**EXERCISE 1**
According to the catalog scorecard article, how many catalogers did ForestEthics evaluate?
**EXERCISE 2**
Resume the catalog scorecard article from its last sentence and write what follows.

**EXERCISE TEXT**
Catalogers are making strides toward greater environmental responsibility, but the industry’s progress is not enough for ForestEthics. The nonprofit environmental group on Nov. 28 released its 2007 Catalog Industry Environmental Scorecard, which hammered mailers such as School Specialty, Sharper Image, and Spiegel with lumps of coal for their less-than-green paper policies.
ForestEthics evaluated 21 catalogers according to four criteria: whether endangered forests are cut to produce the company’s catalogs; whether the company uses Forest Stewardship Council (FSC) certified paper; the amount of post-consumer recycled content in the merchant’s catalogs; and the extent of the company’s efforts to reduce overall paper consumption.
The “nice” list includes Victoria’s Secret, which “has been an angel and is setting a great example with its environmental leadership,” according to the Scorecard copy, and Dell, whose “model paper policy is one of the best in the industry.” Among the companies on the list ForestEthics is checking twice, PC Mall “has reduced paper use, but still doesn’t have a paper policy so it gets a fruitcake for the holidays.”

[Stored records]
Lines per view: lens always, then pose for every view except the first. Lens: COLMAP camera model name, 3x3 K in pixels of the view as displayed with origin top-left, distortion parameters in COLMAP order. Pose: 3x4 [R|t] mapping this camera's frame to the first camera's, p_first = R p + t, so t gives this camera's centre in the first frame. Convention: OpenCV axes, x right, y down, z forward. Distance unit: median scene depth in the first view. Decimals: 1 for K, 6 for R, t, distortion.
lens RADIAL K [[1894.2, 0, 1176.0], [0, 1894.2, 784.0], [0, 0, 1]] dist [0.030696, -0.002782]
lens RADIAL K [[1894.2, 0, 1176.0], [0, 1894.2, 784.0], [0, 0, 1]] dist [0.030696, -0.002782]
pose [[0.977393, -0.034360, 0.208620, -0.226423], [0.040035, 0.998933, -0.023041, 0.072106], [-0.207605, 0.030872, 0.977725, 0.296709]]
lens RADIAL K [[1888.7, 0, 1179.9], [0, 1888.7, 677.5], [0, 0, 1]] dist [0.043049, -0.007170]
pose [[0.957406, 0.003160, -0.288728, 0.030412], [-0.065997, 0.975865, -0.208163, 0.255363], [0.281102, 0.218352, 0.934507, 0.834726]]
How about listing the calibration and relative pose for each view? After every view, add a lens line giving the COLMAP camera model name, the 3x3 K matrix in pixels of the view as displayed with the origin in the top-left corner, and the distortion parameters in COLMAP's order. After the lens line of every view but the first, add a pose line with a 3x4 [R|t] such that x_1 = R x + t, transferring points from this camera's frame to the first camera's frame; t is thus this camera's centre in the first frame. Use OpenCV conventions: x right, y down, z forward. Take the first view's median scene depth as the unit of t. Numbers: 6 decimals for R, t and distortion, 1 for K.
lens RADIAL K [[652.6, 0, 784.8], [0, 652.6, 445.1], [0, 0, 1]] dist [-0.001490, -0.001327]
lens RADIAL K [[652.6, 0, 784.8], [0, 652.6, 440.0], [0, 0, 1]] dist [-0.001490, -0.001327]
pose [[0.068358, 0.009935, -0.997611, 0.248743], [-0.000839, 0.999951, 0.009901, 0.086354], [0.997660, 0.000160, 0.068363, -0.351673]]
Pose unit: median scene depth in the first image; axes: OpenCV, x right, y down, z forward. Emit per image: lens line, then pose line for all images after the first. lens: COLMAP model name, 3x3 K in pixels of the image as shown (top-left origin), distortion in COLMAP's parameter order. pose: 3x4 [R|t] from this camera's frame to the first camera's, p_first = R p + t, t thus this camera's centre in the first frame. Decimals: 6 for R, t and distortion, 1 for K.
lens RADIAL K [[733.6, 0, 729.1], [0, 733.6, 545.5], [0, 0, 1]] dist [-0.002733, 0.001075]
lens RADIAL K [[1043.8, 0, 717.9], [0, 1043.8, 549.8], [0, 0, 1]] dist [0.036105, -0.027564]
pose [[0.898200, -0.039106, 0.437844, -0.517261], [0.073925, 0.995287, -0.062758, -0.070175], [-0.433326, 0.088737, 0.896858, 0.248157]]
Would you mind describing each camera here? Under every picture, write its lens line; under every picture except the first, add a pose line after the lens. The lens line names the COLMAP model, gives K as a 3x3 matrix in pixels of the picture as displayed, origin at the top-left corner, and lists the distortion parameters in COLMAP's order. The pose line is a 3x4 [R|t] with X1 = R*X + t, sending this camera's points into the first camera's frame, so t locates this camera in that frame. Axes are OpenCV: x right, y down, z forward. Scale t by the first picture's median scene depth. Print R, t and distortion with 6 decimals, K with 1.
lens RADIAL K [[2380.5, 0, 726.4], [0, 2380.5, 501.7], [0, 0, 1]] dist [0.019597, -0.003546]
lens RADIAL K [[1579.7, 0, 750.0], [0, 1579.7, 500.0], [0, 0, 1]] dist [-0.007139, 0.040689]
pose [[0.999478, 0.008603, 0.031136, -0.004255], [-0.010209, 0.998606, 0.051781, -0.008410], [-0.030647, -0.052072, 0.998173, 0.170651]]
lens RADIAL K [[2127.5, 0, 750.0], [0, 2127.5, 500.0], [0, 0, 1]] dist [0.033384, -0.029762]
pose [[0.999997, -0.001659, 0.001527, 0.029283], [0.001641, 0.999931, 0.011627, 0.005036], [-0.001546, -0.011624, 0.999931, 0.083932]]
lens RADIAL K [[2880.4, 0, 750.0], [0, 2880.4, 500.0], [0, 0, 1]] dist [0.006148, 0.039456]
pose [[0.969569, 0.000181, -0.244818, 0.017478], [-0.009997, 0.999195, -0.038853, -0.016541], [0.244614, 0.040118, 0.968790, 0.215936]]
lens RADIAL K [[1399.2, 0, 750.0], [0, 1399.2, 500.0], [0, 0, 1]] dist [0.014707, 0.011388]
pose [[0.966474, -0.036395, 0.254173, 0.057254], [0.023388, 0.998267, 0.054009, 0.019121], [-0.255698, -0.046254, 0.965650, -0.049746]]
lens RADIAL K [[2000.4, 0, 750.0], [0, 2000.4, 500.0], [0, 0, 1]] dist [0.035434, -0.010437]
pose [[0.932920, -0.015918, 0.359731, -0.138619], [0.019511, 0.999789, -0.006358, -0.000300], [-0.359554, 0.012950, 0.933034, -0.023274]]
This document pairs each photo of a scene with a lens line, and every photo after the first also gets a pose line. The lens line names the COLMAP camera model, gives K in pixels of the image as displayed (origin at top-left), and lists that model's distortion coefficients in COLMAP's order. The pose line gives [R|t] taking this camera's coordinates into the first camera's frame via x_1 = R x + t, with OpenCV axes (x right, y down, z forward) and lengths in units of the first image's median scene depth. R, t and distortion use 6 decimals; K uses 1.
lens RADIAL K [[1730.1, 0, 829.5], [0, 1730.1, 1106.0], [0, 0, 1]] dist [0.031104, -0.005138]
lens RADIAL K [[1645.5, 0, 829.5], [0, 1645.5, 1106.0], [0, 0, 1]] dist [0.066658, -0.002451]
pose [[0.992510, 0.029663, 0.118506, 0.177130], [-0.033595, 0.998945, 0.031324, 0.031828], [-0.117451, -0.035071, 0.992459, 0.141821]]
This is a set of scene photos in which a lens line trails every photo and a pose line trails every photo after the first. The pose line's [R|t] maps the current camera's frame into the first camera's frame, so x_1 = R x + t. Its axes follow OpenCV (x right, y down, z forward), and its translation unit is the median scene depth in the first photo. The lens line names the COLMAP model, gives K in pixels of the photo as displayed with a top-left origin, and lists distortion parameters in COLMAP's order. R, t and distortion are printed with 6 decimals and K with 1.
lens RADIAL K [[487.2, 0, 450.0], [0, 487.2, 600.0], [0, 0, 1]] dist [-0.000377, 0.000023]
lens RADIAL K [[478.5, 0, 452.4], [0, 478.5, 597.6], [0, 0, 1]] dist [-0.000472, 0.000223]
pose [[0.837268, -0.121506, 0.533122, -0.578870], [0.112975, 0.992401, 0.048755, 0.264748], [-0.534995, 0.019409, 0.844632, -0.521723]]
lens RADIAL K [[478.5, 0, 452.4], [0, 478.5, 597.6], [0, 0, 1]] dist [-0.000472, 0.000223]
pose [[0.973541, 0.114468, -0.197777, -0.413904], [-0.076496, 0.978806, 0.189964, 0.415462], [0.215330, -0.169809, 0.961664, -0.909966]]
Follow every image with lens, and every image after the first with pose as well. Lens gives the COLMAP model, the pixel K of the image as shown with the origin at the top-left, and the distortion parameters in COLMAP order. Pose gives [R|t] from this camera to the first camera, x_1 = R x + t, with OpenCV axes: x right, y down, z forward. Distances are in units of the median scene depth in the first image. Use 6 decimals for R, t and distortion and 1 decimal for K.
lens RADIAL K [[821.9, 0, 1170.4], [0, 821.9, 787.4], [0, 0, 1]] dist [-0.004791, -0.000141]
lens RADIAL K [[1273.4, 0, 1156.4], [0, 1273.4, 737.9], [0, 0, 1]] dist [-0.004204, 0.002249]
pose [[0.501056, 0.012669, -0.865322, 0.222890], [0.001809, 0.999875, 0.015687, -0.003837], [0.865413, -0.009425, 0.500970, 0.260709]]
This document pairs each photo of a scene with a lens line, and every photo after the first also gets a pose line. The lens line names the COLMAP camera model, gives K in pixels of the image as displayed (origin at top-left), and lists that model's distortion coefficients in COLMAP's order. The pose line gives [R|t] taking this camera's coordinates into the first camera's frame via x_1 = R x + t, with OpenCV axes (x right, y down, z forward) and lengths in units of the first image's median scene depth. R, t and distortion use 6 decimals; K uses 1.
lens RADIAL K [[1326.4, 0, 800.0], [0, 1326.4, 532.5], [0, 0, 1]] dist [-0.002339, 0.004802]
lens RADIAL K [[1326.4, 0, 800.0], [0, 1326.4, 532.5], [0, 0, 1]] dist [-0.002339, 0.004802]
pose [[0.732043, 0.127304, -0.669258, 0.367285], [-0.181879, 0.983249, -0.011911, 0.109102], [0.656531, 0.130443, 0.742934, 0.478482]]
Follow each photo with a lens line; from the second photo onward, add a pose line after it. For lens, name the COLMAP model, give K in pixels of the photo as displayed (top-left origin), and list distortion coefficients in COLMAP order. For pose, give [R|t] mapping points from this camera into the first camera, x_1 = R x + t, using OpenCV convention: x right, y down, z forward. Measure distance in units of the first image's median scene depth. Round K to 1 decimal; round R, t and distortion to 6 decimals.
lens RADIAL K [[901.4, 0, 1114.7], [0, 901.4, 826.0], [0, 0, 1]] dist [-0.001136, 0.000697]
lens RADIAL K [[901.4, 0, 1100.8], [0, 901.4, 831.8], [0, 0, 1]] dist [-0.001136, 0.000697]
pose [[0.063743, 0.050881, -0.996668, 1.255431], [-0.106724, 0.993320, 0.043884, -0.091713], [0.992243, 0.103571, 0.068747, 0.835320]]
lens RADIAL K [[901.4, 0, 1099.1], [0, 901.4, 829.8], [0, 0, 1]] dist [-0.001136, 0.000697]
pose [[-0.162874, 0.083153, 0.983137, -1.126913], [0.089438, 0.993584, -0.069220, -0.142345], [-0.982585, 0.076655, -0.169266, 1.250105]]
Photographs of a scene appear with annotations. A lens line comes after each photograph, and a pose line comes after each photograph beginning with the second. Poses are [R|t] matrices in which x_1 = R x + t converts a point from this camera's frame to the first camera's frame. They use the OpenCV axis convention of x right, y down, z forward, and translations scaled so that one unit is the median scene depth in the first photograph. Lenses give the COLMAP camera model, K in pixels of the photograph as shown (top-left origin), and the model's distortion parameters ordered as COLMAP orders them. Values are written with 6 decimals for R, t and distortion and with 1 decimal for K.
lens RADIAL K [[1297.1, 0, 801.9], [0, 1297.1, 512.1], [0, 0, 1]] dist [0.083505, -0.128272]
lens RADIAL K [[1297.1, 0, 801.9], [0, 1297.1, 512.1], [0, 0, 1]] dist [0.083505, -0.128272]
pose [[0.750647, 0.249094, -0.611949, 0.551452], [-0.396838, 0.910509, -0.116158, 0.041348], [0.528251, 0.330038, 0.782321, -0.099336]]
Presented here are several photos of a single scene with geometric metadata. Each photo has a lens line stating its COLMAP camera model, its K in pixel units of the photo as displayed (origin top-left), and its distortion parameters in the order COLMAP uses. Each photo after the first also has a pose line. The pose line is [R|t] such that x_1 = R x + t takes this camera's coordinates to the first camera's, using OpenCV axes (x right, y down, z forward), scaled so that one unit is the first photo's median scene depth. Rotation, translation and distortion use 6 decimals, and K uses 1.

**TASK OUTPUT 1**
21

**TASK OUTPUT 2**
The “naughty” list includes Lands’ End, whose catalogs “come from an endangered caribou habitat,” the Scorecard notes. “ If the reindeer lose their homes, who will pull Santa’s sleigh?” But the group saved its harshest words for Lands’ End parent company Sears: “Sears just released its holiday Wish Book. We wish Sears would stop destroying endangered forests.”
ForestEthics, which in September announced that Sears/Lands’ End was its next target, is turning up the heat on the catalog/retail giant. The group on Nov. 19 disrupted Sears’ holiday celebration of its Wish Book catalog in New York’s Times Square to unveil its own Sears “Wish Crook cutalog.” The “Wish Crook,” according to a ForestEthics release, “unlike its deceptive cousin the Wish Book, highlights Sears’ remorseless destruction of Endangered Forests and threatened caribou habitat, as well as its contribution to global warming.”